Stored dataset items
* * * * *

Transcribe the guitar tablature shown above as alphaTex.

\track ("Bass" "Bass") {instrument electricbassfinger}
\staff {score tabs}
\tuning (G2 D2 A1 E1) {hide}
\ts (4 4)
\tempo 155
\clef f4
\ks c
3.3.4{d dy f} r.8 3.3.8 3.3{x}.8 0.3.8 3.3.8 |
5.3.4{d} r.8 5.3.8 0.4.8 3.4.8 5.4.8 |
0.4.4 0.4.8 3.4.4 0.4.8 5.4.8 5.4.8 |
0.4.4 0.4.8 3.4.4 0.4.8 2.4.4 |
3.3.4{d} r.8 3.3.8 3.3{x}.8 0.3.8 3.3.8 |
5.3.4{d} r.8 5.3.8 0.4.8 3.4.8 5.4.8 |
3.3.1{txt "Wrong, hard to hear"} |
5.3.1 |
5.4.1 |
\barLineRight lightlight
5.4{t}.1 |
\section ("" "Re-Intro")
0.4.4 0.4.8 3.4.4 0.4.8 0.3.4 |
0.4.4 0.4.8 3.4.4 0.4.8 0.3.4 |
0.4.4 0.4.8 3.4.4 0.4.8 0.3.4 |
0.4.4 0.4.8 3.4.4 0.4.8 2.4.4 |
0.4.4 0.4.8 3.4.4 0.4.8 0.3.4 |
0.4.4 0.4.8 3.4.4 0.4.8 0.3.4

* * * * *

Objective
List each line in the material above that contains the string "track".

Expected answer
\track ("Bass" "Bass") {instrument electricbassfinger}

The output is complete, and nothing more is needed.